Si le choix d’individualiser juridiquement l’enfant né sans vie est entièrement laissé aux parents, le texte laisse planer une légère interrogation quant à la possibilité de ne donner qu’un prénom, à l’exclusion d’un nom. Mais la disposition ayant été conçue comme une mesure de compassion à l’égard des parents, il paraîtrait curieux de leur imposer une pleine individualisation s’ils ne souhaitent qu’une individualisation partielle.

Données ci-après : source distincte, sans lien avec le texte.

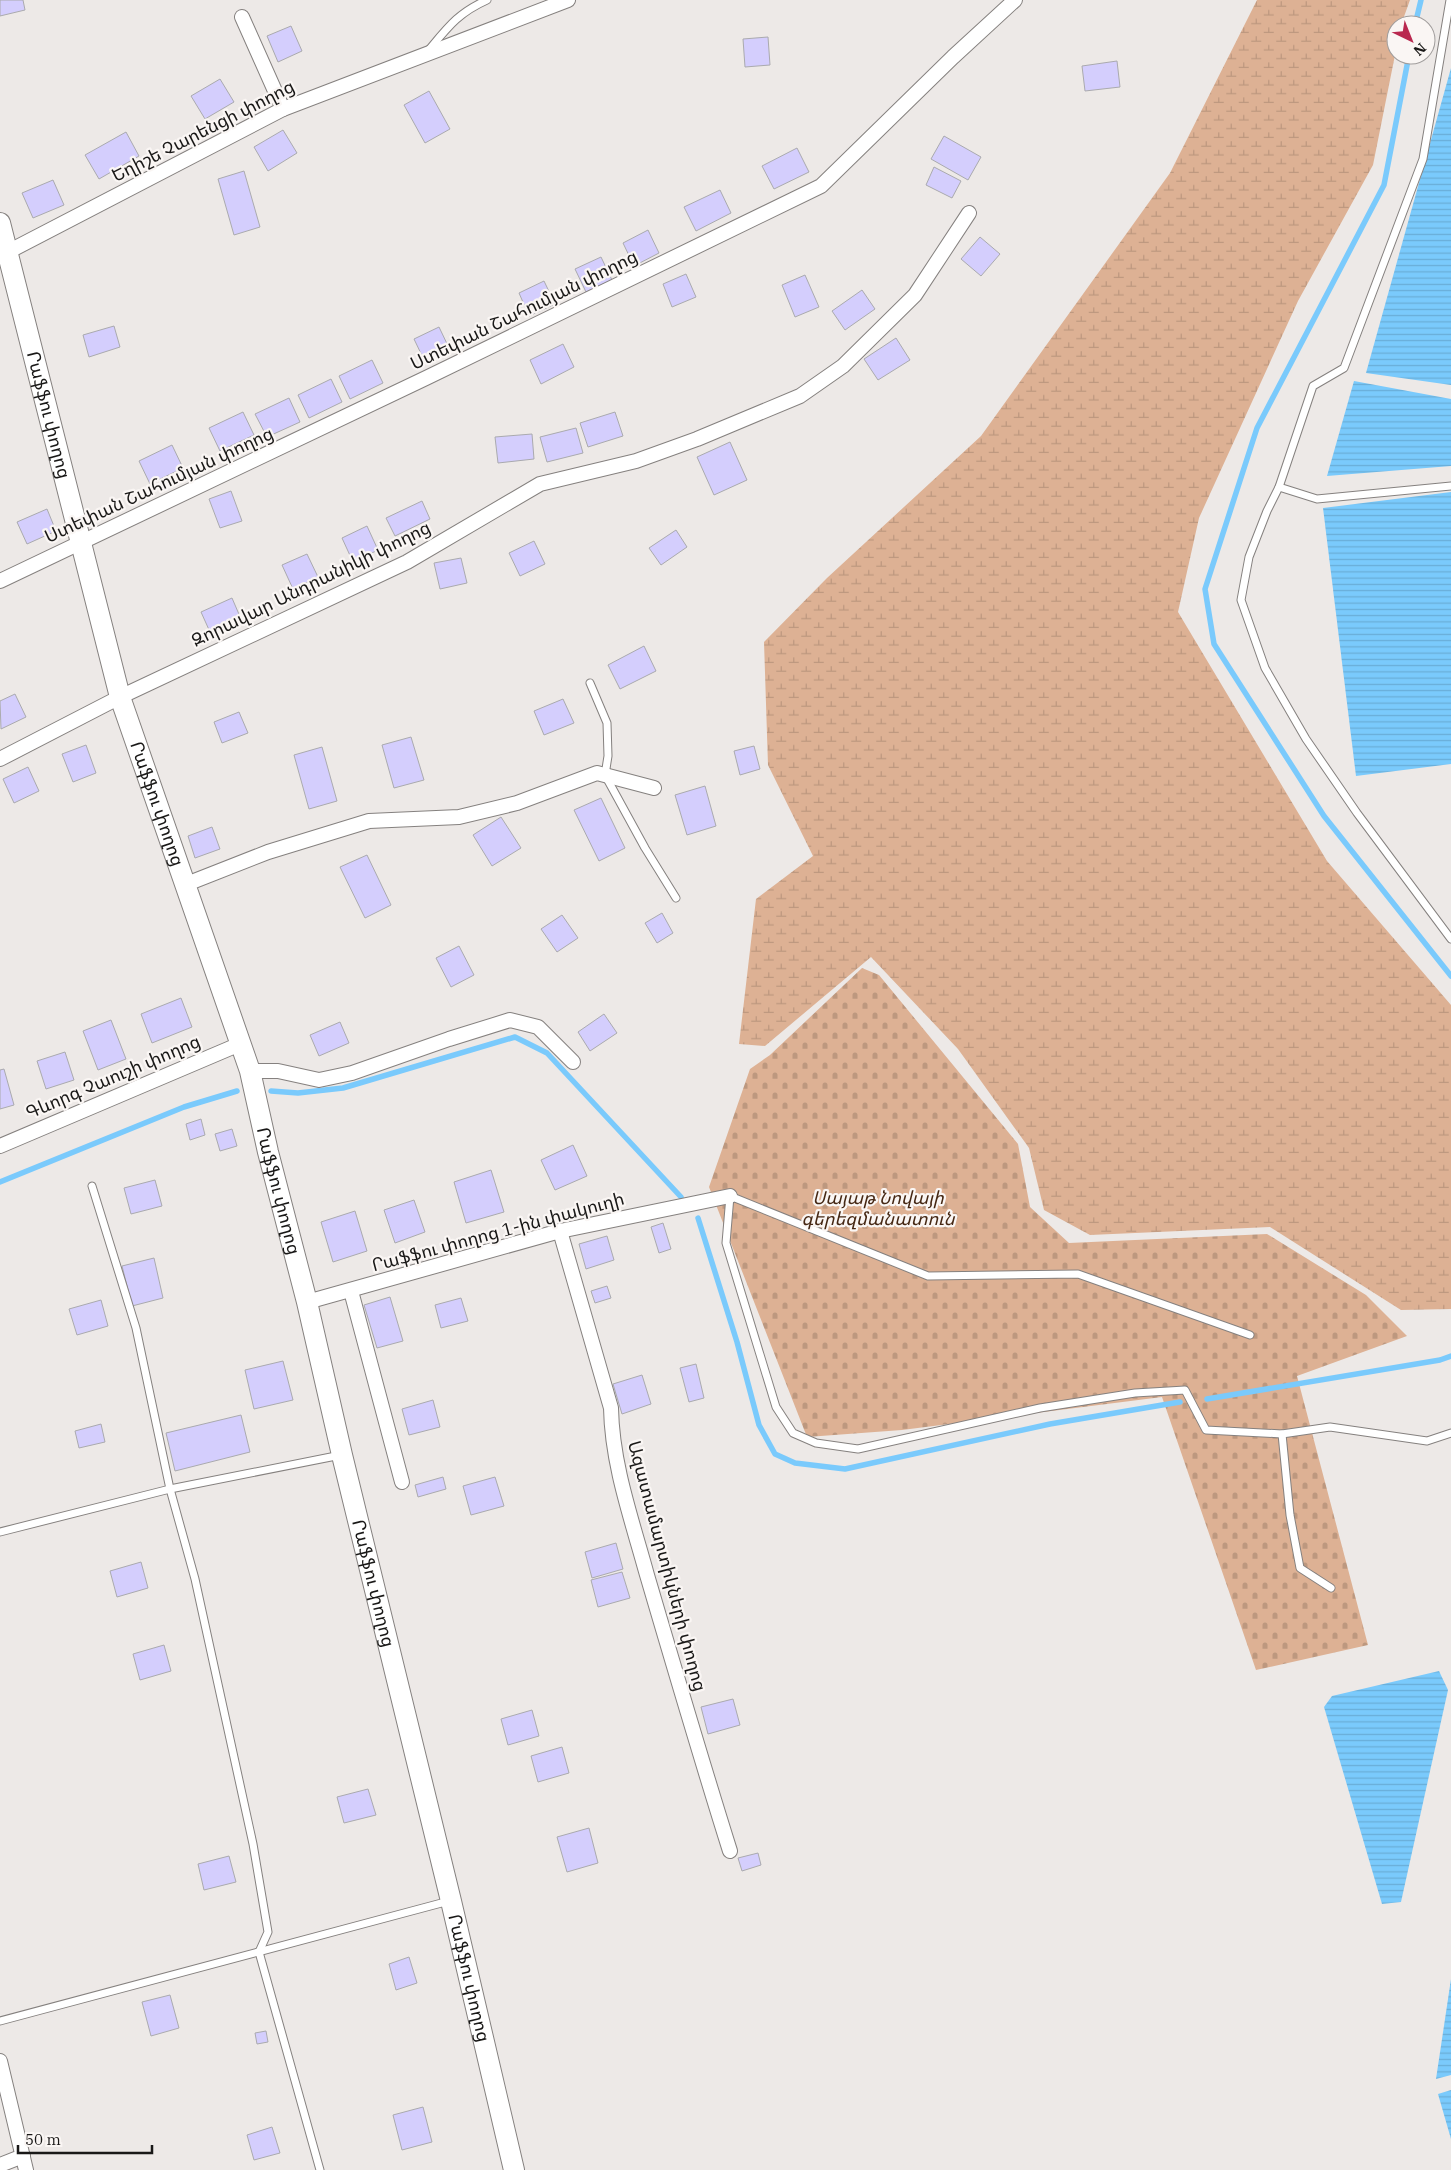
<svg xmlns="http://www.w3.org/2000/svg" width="1451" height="2170" font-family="'IBM Plex Serif','Noto Sans Armenian',serif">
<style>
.wetland{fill:url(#wetland-marsh)}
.cemetery{fill:url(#cemetery-stones)}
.water{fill:url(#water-rules)}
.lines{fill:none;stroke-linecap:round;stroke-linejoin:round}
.stream{stroke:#7acafc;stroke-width:5.5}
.building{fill:#d4cefd;stroke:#aaaaae}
.lane-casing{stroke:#85817f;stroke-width:9}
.street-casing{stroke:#85817f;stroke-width:16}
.secondary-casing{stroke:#85817f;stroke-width:22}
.lane{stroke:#fff;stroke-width:7}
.street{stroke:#fff;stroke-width:14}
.secondary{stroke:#fff;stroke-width:20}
.labels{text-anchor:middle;stroke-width:4.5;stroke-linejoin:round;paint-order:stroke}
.street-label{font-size:18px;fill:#191817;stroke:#faf6f4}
.park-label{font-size:18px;font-style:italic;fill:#452713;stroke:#faf6f4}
</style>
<defs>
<pattern id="wetland-marsh" width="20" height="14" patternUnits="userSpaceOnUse" patternTransform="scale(1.25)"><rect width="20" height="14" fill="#ddb194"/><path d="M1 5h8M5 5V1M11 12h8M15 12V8" fill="none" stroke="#bd987f"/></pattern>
<pattern id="cemetery-stones" width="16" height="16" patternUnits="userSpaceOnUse" patternTransform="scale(1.25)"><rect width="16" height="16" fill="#ddb194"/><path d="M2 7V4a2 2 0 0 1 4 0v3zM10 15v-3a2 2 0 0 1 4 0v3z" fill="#bd987f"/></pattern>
<pattern id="water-rules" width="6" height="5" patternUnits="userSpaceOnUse" patternTransform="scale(1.25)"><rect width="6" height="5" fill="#7acafc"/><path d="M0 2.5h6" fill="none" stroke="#69add7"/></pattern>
</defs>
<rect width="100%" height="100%" fill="#ede9e7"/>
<polygon class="wetland" points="1257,0 1410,0 1401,25 1396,25 1396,50 1373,165 1298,301 1199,518 1178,612 1327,861 1451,1005 1451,1309 1401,1310 1270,1227 1090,1235 1044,1210 1029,1148 958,1049 871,957 765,1046 739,1044 756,899 813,856 768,765 764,642 827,578 981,436 1170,173"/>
<polygon class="cemetery" points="862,968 879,975 1018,1144 1030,1207 1069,1243 1267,1234 1366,1295 1407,1336 1297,1376 1368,1645 1256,1670 1162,1397 902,1430 807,1437 709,1187 750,1069 770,1055"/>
<g class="water">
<polygon points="1451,68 1451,385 1366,373"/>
<polygon points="1354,381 1451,399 1451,466 1327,476"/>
<polygon points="1451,492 1451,764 1356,776 1323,508"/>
<polygon points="1439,1671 1448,1690 1401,1902 1382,1904 1324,1707 1332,1696"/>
<polygon points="1451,1979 1451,2075 1436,2079"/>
<polygon points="1451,2090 1451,2139 1438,2094"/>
</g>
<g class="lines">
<g class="stream">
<polyline points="1415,25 1421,0"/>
<polyline points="1409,55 1384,185 1257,428 1205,589 1214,644 1324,816 1451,976"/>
<polyline points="271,1091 298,1093 343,1088 515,1037 547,1053 681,1197"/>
<polyline points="0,1182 184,1107 237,1091"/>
<polyline points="698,1218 737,1342 759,1425 775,1454 795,1463 845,1469 1050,1424 1180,1402"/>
<polyline points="1207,1399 1440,1360 1451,1356"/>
</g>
</g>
<g class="building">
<polygon points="0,0 23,0 25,10 0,16"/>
<polygon points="291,26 302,51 278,62 267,36"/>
<polygon points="768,37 770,65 745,67 743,39"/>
<polygon points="1117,61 1120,87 1085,91 1082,66"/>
<polygon points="220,79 234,102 205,119 191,96"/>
<polygon points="429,91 450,129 425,143 404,105"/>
<polygon points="283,130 297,153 268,171 254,147"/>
<polygon points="126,132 139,156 99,179 85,155"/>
<polygon points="944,136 981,157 968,180 931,159"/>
<polygon points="797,148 809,172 774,189 762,166"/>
<polygon points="934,167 961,181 952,198 926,185"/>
<polygon points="244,171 260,227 234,235 218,179"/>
<polygon points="53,180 64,205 33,218 22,193"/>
<polygon points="720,190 731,213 696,231 684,207"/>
<polygon points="648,230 659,253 634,266 623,243"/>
<polygon points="980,237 1000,254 981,276 961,259"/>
<polygon points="601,257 612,280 586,292 575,269"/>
<polygon points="686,274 696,297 672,307 663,284"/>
<polygon points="805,275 819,307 795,317 782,285"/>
<polygon points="544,281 555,304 529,316 519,293"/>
<polygon points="862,290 875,309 845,330 832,311"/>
<polygon points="114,326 120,347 89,357 83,335"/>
<polygon points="439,327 450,350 425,362 414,339"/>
<polygon points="896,338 910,360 878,380 864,359"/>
<polygon points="563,344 574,367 541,384 530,360"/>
<polygon points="372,360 383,383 350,399 339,376"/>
<polygon points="331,379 342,402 309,418 298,395"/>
<polygon points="289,398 300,422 267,437 255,414"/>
<polygon points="243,412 254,435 220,451 209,428"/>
<polygon points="615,412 623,436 588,447 580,423"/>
<polygon points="576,428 583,453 547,462 540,437"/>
<polygon points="532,434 534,459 498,463 495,437"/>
<polygon points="730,442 747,480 714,495 697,457"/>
<polygon points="172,445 183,468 150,484 139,461"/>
<polygon points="231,491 242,521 220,528 209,499"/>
<polygon points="422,501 430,519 395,536 386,518"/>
<polygon points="47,509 56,531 27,544 17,522"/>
<polygon points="367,526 378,550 353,562 342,538"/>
<polygon points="676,530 687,547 661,565 649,548"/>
<polygon points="534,541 545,564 520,576 509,553"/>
<polygon points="307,554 318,577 293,589 282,565"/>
<polygon points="461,558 467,583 440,589 434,563"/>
<polygon points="232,598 241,619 210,632 201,612"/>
<polygon points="644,646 656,671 620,689 608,665"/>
<polygon points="15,694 26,717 1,729 0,701"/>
<polygon points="563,699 574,723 544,735 534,711"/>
<polygon points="239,712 248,733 222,743 214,722"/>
<polygon points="411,737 424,780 394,788 382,745"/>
<polygon points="86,745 96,773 73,782 62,754"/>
<polygon points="754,746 760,769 740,775 734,751"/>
<polygon points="322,747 337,801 309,809 294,755"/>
<polygon points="28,767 39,791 14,803 3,779"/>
<polygon points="705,786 716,826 687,835 675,795"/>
<polygon points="601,798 625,848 599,861 574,810"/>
<polygon points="501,817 521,848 492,866 473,835"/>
<polygon points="212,827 220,849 195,858 188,836"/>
<polygon points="367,855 391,905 365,918 340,867"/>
<polygon points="662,913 673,933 657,943 645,923"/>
<polygon points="562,915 578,938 557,952 541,929"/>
<polygon points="459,946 474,975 451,987 436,958"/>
<polygon points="181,998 192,1027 152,1043 141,1014"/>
<polygon points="604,1014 617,1033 590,1051 578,1032"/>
<polygon points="111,1020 126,1059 98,1070 83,1031"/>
<polygon points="340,1022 349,1043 319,1056 310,1035"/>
<polygon points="65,1052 74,1080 46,1089 37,1061"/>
<polygon points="4,1069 14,1105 0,1109 0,1070"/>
<polygon points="201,1119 205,1135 190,1140 186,1124"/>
<polygon points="232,1129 237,1146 220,1151 215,1134"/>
<polygon points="573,1145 587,1176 555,1190 541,1160"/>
<polygon points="491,1170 504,1212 466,1223 454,1182"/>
<polygon points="155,1180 162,1206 131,1214 124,1188"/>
<polygon points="414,1200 425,1232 395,1243 384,1210"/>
<polygon points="355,1211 367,1251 333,1262 321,1222"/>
<polygon points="663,1223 671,1249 659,1253 651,1227"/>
<polygon points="607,1236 614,1260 586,1269 579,1244"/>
<polygon points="154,1258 163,1298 132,1306 122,1266"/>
<polygon points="607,1286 611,1298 595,1303 591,1291"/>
<polygon points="390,1297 403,1341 377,1348 364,1305"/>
<polygon points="461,1298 468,1321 441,1328 435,1305"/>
<polygon points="101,1300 108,1326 77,1335 69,1309"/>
<polygon points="283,1361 293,1400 254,1409 245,1370"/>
<polygon points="696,1364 704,1398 689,1402 680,1368"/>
<polygon points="642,1375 651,1404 622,1414 613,1384"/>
<polygon points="433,1400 440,1427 409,1435 402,1409"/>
<polygon points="241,1415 250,1452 175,1471 166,1433"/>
<polygon points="101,1424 105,1442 79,1448 75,1431"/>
<polygon points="443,1477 446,1489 418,1497 415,1485"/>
<polygon points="495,1477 504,1506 471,1515 463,1486"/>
<polygon points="616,1543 623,1569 592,1578 585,1552"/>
<polygon points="141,1562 148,1588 117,1597 110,1571"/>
<polygon points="622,1572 630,1598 598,1607 591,1580"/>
<polygon points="164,1645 171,1671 140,1680 133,1654"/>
<polygon points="733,1699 740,1725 708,1734 701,1707"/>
<polygon points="532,1710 539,1736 508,1745 501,1719"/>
<polygon points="562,1747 569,1773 538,1782 531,1756"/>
<polygon points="368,1789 376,1815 344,1823 337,1797"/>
<polygon points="589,1828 598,1863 567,1872 557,1837"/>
<polygon points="758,1853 761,1865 742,1871 738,1858"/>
<polygon points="229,1856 236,1882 204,1890 198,1864"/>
<polygon points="409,1957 417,1983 396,1990 389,1964"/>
<polygon points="170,1995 179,2028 151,2036 142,2002"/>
<polygon points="266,2031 268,2042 257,2044 255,2033"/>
<polygon points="423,2107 432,2142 402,2150 393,2115"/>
<polygon points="272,2127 280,2153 254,2160 247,2135"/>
</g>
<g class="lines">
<defs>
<g id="lane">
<polyline points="1450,0 1423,159 1344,368 1313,386 1279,487 1267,511 1249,557 1241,600 1265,668 1306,739 1357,813 1451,939"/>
<path d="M 428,51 C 448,27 458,13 487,0"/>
<polyline points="1279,487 1317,499 1451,486"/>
<polyline points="590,683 607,723 608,756 605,775 645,848 676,898"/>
<polyline points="92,1186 136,1328 170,1489 195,1579 253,1844 268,1932 259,1952 320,2170"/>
<polyline points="1250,1335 1078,1274 928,1276 730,1196 726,1243 776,1407 793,1433 816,1443 858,1449 1040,1408 1135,1393 1185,1390 1206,1430 1282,1434 1330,1427 1427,1441 1451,1433"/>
<polyline points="1282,1434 1290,1515 1300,1568 1331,1588"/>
<polyline points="0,1532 170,1489 341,1455"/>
<polyline points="0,2021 449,1901"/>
</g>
<g id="street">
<polyline points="242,17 283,109"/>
<polyline points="0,256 283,109 568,0"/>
<polyline points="0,581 426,378 821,186 953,57 1015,0"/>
<polyline points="0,759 120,697 407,562 540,484 636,461 697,439 800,396 843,366 915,295 969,213"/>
<polyline points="184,885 268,852 369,821 459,817 517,803 597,773 654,788"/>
<polyline points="250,1071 278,1071 319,1080 352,1073 449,1039 510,1020 538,1027 573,1062"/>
<polyline points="0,1146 240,1044"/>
<path d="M 560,1231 L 611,1408 C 612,1465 632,1520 647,1575 C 674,1667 701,1759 730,1851"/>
<polyline points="351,1291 402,1482"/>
<polyline points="307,1302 560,1231 730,1196"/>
<polyline points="0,2061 26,2170"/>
<polyline points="0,2165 23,2156"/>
</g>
<g id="secondary">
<path id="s1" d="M 0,223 L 120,697 L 250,1071 L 268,1152 L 307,1302 L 342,1455 L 451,1901 L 514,2170"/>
</g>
</defs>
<use href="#lane" class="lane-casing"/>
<use href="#street" class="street-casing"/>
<use href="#secondary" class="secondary-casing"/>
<use href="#lane" class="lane"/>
<use href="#street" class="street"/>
<use href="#secondary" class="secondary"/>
</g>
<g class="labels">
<g class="street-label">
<text transform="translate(203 131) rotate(-27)" y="6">Եղիշե Չարենցի փողոց</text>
<text transform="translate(524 310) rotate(-26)" y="6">Ստեփան Շահումյան փողոց</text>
<text dy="6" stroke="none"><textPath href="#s1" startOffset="198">Րաֆֆու փողոց</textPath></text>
<text transform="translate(159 485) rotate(-25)" y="6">Ստեփան Շահումյան փողոց</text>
<text transform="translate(311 584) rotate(-26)" y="6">Զորավար Անդրանիկի փողոց</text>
<text dy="6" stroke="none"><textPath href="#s1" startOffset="602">Րաֆֆու փողոց</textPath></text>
<text transform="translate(113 1077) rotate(-23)" y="6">Գևորգ Չաուշի փողոց</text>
<text dy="6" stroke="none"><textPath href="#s1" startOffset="1008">Րաֆֆու փողոց</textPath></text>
<text transform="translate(498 1232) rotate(-15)" y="6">Րաֆֆու փողոց 1-ին փակուղի</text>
<text transform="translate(667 1566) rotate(75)" y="6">Ազատամարտիկների փողոց</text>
<text dy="6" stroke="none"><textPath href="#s1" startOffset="1412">Րաֆֆու փողոց</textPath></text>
<text dy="6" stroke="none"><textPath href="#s1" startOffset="1818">Րաֆֆու փողոց</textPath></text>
</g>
<g class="park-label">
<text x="878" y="1204">Սայաթ Նովայի<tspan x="878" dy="21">գերեզմանատուն</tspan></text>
</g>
</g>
<g transform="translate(1411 40) rotate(137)"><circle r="24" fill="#faf6f4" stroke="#a09d9c"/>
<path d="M0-4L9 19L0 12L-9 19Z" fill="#b9284f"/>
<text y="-8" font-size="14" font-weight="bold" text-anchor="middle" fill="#191817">N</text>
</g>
<path d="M18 2145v8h134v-8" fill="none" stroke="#191817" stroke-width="2.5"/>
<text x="25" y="2145" font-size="15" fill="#191817" stroke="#faf6f4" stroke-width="4" paint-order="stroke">50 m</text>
</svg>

In fine, la révision a eu pour objet d’ajouter au droit sans revenir sur l’existant. Ainsi, le modèle de certificat d’accouchement qui figure en annexe de l’arrêté du 20 août 2008 (arrêté du 20 août 2008 relatif au modèle de certificat médical d’accouchement en vue d’une demande d’établissement d’un acte d’enfant sans vie) exclut du bénéfice du certificat d’accouchement et donc de l’acte d’enfant né sans vie les situations d’interruption volontaire de grossesse et les situations d’interruption spontanée précoce de grossesse. Cet arrêté trouve des précisions utiles dans la circulaire interministérielle du 19 juin 2009, qui précise que l’établissement d’un certificat médical d’accouchement implique « le recueil d’un corps formé […] et sexué, quand bien même le processus de maturation demeure inachevé » excluant ainsi les fausses couches intervenues avant la quinzième semaine d’aménorrhée (circ. interministérielle DGCL/DACS/DHOS/DGS du 19 juin 2009, relative à l’enregistrement à l’état civil des enfants décédés avant la déclaration de naissance et de ceux pouvant donner lieu à un acte d’enfant sans vie, à la délivrance du livret de famille, à la prise en charge des corps des enfants décédés, des enfants sans vie et des fœtus). La circulaire précise néanmoins que « la réalité d’un accouchement relève de l’appréciation des praticiens », ce qui laisse une certaine souplesse au dispositif dont on peut cependant regretter que la mise en œuvre n’implique pas également la réalité de l’accouchement telle qu’elle a pu être vécue par la femme.